Her room had an air of spartan simplicity. In the near right-hand corner stood a chest of drawers. Then came a big four-poster, a bedside table and in the right front corner an old easy-chair. Between the two windows stood a small table with a book or two and a vase of field flowers. In the left front corner stood an old typewriter desk of the type in which the machine sinks down to leave a flat top. It was down now and the surface bore a blotting-pad, ink-well, pens and stationery. Next to it came the door to the bathroom, then a dressing table and then, in the near left corner, a smaller door which opened into a clothes-closet.
Miss Mount led them to the bathroom door, passed through and unlocked the door beyond into darkness. In a moment three overhead lights and a hanging lamp with a green glass shade showed them a room packed almost everywhere with a collection of possessions in the wildest disorder. The exception was the workbench against the far wall, at and about which a place had been cleared. The hanging lamp shone down upon this, revealing rows of large and small tools stuck anyhow into racks along the wall, arrows and a bow dumped on the flat surface and in a vise a single unfletched arrow. Near the pile of arrows lay an old pair of soft leather gloves, several finger guards and an arm guard.

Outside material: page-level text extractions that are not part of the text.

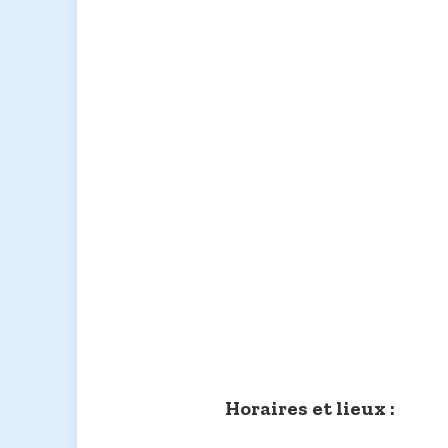
Horaires et lieux :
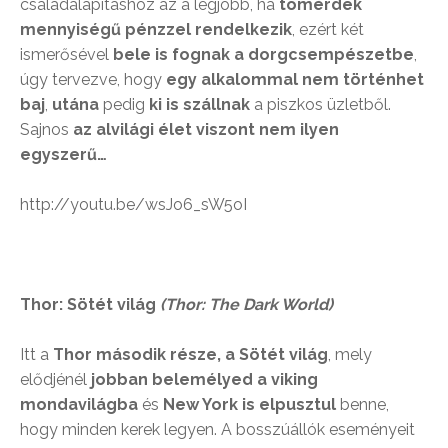
családalapításhoz az a legjobb, ha
tömérdek
mennyiségű pénzzel rendelkezik
, ezért két
ismerősével
bele is fognak a dorgcsempészetbe
,
úgy tervezve, hogy
egy alkalommal nem történhet
baj
,
utána
pedig
ki is szállnak
a piszkos üzletből.
Sajnos
az alvilági élet viszont nem ilyen
egyszerű…
http://youtu.be/wsJo6_sW5oI
Thor: Sötét világ
(Thor: The Dark World)
Itt a
Thor második része, a Sötét világ
, mely
elődjénél
jobban belemélyed a viking
mondavilágba
és
New York is elpusztul
benne,
hogy minden kerek legyen. A bosszúállók eseményeit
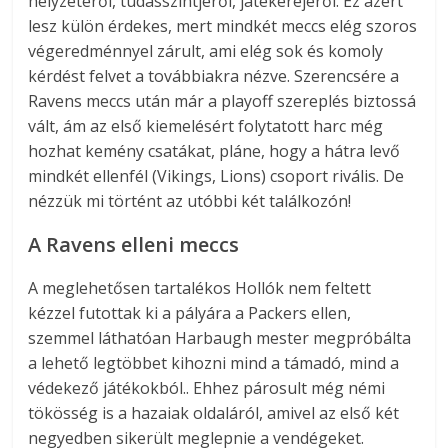
helyzetéről, tudásszintjéről, játékerejéről. Ez azért
lesz külön érdekes, mert mindkét meccs elég szoros
végeredménnyel zárult, ami elég sok és komoly
kérdést felvet a továbbiakra nézve. Szerencsére a
Ravens meccs után már a playoff szereplés biztossá
vált, ám az első kiemelésért folytatott harc még
hozhat kemény csatákat, pláne, hogy a hátra levő
mindkét ellenfél (Vikings, Lions) csoport rivális. De
nézzük mi történt az utóbbi két találkozón!
A Ravens elleni meccs
A meglehetősen tartalékos Hollók nem feltett
kézzel futottak ki a pályára a Packers ellen,
szemmel láthatóan Harbaugh mester megpróbálta
a lehető legtöbbet kihozni mind a támadó, mind a
védekező játékokból.. Ehhez párosult még némi
tökösség is a hazaiak oldaláról, amivel az első két
negyedben sikerült meglepnie a vendégeket.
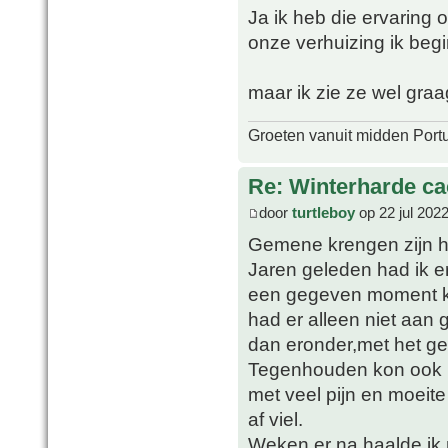
Ja ik heb die ervaring
onze verhuizing ik begi
maar ik zie ze wel graa
Groeten vanuit midden Port
Re: Winterharde c
door
turtleboy
op 22 jul 202
Gemene krengen zijn he
Jaren geleden had ik er
een gegeven moment kre
had er alleen niet aan
dan eronder,met het gev
Tegenhouden kon ook 
met veel pijn en moeite
af viel.
Weken er na haalde ik 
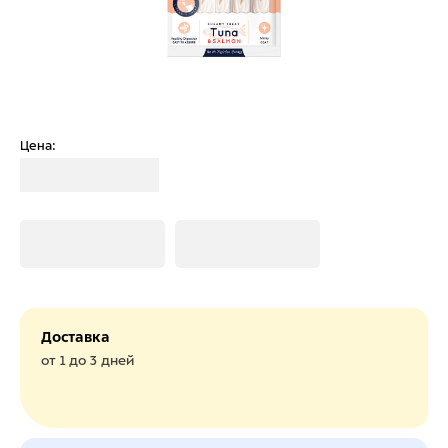
Цена:
Загрузка
Загрузка
Загрузка
Доставка
от 1 до 3 дней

On chairs and tables about the rest of the room lay stamp albums and books on stamp collecting; thousands of stamps in envelopes and in heaps; sheets of loose manuscript written in a round, childish hand; boomerangs; an old box-kite; electrical parts of all sorts; clockwork; cross-bows, light and heavy; long bows and short bows, in one piece and spliced; also many lengths and types of arrows.
There were countless other articles, relics of previous fads impossible to catalogue in a brief inspection. If ever the disorder of a room expressed the pathetic, struggling disorder of a man’s mind, this one did.
Landis and Bernard and Graham, too, looked soberly about the silent room. After a moment Bernard spoke for all three.
“Thank you,” he said. “That’s all.”
They returned in silence to the head of the main staircase. Here Landis addressed Miss Mount, who had preserved a stony silence since they left her room.
“We may as well be thorough,” he said. “What about the third floor? Do the servants sleep up there?”
“Yes, all of them. Do you wish to see it?”